Belgium pig farmers mounted a protest in the centre of Brussels last week.
Some 200 tractors briefly blocked the streets as they highlighted the plight of the pork sector – though every effort was made to keep traffic disruption to a minimum.
The demonstrators, members of the General Farmers’ Syndicate (ABS), were calling for government support.
The farmers handed in letters of protest to the Belgium parliament.
The rise in feed prices has hit the Belgium pig sector hard as it comes on the back of lost sales due to African swine flu.
farmer Heidi Sagaerttold the Brussels Times: “The piglets we sell earn us €4,000, but the bill from the feed manufacturer is €8,000.”

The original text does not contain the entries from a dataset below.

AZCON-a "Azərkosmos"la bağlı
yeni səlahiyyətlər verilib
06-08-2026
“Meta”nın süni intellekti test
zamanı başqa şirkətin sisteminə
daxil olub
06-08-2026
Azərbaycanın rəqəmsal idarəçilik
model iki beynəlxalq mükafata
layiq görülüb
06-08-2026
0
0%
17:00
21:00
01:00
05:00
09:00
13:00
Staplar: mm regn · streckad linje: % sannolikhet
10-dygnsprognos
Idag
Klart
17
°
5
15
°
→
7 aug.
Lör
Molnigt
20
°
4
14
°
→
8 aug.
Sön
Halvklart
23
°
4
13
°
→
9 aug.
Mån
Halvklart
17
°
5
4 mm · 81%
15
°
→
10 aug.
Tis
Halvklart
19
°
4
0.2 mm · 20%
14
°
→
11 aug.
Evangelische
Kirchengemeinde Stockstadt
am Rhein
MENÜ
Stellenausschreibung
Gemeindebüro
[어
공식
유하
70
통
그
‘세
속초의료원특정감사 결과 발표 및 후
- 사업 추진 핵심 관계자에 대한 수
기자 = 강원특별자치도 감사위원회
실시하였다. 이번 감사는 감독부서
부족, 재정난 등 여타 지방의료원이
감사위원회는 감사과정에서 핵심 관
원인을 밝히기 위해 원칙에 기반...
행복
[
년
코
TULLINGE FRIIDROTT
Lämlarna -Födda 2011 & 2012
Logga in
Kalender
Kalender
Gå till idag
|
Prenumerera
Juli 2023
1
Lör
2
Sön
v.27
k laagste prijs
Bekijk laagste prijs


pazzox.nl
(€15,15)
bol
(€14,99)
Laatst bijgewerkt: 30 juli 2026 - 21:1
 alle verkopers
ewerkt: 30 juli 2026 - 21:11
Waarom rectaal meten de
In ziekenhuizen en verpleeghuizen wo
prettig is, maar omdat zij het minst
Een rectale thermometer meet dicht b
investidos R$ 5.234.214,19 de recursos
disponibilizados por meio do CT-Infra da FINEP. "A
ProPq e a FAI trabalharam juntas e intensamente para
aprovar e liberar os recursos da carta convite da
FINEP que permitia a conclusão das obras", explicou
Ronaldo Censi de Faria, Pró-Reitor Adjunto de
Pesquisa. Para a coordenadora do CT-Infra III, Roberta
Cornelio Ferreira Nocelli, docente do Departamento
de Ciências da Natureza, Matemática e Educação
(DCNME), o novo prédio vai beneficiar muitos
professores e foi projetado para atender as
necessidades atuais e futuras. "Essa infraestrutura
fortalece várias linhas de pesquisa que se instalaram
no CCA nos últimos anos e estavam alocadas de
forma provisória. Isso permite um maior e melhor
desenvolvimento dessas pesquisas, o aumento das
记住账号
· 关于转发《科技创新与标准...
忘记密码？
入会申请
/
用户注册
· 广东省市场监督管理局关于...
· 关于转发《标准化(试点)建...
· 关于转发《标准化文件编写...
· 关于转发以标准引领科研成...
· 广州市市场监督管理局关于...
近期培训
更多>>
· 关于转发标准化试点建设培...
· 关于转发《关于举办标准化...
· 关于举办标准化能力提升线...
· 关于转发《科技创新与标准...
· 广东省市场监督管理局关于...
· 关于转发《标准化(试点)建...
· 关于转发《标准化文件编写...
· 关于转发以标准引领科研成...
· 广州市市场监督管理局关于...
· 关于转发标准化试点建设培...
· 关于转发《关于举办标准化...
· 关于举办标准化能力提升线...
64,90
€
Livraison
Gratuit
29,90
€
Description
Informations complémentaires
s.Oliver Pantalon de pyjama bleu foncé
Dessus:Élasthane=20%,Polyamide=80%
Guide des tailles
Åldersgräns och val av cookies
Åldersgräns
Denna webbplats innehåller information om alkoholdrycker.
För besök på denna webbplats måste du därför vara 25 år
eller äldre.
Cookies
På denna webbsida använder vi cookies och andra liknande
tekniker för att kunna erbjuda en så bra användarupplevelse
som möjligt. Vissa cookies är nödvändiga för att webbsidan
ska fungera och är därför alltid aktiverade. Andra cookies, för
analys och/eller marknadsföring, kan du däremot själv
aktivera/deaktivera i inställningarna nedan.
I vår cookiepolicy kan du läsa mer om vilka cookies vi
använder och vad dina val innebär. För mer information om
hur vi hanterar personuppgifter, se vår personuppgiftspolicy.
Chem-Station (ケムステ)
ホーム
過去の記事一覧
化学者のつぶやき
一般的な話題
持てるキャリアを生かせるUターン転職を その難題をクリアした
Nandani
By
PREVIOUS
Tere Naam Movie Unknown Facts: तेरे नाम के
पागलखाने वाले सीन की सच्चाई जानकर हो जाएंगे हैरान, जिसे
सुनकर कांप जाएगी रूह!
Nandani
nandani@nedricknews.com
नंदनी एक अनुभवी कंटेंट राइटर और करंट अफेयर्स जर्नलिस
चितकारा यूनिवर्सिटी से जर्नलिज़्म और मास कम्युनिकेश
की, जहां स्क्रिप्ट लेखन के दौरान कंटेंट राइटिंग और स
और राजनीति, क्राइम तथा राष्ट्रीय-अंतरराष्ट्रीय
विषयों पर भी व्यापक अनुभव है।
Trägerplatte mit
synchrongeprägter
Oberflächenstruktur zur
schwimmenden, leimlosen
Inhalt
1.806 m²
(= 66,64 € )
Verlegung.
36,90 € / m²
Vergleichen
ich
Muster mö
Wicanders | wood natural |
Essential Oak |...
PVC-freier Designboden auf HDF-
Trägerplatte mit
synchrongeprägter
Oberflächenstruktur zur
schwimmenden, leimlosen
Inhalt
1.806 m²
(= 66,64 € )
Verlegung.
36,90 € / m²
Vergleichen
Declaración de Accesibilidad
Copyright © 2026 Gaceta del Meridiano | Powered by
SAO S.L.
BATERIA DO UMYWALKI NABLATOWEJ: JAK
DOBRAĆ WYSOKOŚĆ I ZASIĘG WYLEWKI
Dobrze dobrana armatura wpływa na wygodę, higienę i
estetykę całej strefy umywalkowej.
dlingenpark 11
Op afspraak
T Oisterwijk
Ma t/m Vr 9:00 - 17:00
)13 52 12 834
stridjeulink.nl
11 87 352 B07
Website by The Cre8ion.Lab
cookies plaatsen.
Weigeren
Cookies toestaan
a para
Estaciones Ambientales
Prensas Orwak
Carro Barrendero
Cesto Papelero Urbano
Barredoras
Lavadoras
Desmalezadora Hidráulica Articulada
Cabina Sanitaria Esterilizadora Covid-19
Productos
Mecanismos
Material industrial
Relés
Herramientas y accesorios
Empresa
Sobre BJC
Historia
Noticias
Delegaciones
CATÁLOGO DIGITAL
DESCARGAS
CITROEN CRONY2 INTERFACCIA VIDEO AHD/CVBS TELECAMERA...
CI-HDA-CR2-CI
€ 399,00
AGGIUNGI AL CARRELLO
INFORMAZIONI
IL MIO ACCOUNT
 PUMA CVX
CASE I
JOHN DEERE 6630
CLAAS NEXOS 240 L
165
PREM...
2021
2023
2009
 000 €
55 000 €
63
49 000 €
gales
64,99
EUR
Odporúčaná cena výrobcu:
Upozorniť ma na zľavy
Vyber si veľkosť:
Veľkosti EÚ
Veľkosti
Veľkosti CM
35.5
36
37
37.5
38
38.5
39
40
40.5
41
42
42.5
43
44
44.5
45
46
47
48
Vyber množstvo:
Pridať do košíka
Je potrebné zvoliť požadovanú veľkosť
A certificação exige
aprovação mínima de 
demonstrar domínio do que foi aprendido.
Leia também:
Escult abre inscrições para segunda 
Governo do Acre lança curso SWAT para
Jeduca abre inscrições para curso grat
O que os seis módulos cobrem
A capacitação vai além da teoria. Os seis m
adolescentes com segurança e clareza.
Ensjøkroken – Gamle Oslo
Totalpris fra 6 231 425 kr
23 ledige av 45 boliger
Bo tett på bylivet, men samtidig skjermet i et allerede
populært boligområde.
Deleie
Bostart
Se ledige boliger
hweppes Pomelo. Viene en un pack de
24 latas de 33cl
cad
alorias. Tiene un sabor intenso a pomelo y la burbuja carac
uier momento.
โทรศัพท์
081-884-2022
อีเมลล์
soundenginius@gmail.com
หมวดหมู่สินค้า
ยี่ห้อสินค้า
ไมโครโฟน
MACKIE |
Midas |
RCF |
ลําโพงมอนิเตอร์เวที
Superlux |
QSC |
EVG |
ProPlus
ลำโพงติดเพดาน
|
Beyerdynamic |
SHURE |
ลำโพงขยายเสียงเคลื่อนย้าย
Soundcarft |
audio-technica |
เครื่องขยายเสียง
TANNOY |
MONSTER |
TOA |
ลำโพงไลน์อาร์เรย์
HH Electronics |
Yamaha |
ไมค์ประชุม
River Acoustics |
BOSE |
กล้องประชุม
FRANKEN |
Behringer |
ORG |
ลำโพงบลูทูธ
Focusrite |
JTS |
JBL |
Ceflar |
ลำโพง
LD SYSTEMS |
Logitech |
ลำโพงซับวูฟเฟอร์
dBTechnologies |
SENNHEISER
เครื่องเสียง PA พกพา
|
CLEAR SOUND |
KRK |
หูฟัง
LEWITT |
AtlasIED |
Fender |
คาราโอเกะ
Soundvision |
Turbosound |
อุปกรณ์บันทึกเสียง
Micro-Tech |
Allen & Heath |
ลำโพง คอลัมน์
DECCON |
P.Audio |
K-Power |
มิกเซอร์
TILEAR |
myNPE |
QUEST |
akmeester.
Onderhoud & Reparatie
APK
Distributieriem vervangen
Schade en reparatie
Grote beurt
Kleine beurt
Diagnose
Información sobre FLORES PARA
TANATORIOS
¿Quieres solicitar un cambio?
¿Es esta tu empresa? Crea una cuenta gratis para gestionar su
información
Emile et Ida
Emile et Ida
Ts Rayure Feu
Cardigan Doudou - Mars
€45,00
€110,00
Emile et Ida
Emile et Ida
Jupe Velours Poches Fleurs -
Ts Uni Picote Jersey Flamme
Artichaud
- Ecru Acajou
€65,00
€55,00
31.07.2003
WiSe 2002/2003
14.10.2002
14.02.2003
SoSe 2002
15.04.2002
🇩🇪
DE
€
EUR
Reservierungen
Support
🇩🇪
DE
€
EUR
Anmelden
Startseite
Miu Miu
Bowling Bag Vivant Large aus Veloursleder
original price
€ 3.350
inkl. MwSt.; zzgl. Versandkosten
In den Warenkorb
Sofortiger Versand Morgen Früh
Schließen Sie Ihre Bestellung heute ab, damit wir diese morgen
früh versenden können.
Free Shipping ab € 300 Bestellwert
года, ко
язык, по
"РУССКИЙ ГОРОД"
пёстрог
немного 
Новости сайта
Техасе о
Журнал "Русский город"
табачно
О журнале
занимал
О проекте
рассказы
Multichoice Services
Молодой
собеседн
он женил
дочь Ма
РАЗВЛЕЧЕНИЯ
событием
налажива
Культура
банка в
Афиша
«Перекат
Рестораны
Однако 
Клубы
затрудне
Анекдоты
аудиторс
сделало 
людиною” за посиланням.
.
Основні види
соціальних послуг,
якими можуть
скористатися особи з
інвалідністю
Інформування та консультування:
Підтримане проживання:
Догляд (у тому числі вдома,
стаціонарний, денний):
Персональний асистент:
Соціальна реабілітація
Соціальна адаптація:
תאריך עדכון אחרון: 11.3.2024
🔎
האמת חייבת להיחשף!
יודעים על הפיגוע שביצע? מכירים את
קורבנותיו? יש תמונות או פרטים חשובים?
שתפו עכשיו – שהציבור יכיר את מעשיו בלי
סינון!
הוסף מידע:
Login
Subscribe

A support package from the Flemish government worth €16 million has done little to directly help farmers, being using mainly towards promotion and labelling campaigns and to finance an organisation that collects carcases and animal residues on its behalf.
Barely a third of that amount, €5.75 million, went to pig farmers, with some 200 young farmers and 800 others who had invested heavily in sustainability measures benefitting.
Farming union president Hendrik Vandamme ridiculed the level of support that had been offered, arguing that €100 million backing was more realistic.
“Direct aid is available to barely a third of pig farmers and varies from €2,500 to €7,500,” he told the newspaper.
“For that amount you cannot buy half a week’s worth of feed.”
He added: “In Wallonia, farmers received a financial injection of €526 per sow. In the Netherlands, there is an allowance for fixed costs of up to €225,000 per farm.”
Flemish agriculture minister Hilde Crevits has conceded that more needs to be done for farmers but gave no short-term promises.
The minister said: “I know that we will need long-term measures. We also need to work in a structural way.
“There must be more respect from consumers and retailers.”